Outstanding Share Data
As at April 30, 2021, the Company had 101,331,116 common shares issued and outstanding.
As at April 30, 2021, the Company had 70,847,500 share purchase warrants outstanding.
| Number of | Exercise | |
|---|---|---|
| warrants | price | |
| outstanding | $ | Expiry date |
| 6,000,000 | 0.40 | May 5, 2021 |
| 64,847,500 | 0.075 | April 22, 2022 |
| 70,847,500 |
As at April 30, 2021, the Company had no stock options outstanding.
Coronavirus Pandemic
The current outbreak of COVID-19 and any future emergence and spread of similar pathogens could have an adverse impact on global economic conditions, which may adversely impact the Company’s operations, and the operations of its suppliers, contractors and service providers, the ability to obtain financing and maintain necessary liquidity. The outbreak of COVID-19 and political upheavals in various countries have caused significant volatility in commodity prices.
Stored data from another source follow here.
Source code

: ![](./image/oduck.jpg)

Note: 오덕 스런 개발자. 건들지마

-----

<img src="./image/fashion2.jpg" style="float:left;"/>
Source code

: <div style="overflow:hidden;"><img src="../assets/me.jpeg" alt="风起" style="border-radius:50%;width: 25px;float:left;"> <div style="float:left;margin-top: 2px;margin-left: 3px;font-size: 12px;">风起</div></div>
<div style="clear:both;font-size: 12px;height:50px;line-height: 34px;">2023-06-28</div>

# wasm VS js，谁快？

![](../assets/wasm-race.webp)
While these effects are expected to be temporary, the duration of the business disruptions internationally and related financial impact cannot be reasonably estimated at this time.
Similarly, the Company cannot estimate whether or to what extent this outbreak and the potential financial impact may extend to countries outside of those currently impacted. Travel bans and other government restrictions may also adversely impact the Company’s operations.
Other Requirements
Additional disclosure of the Company’s technical reports, material change reports, news release and other information can be obtained on SEDAR at www.sedar.com.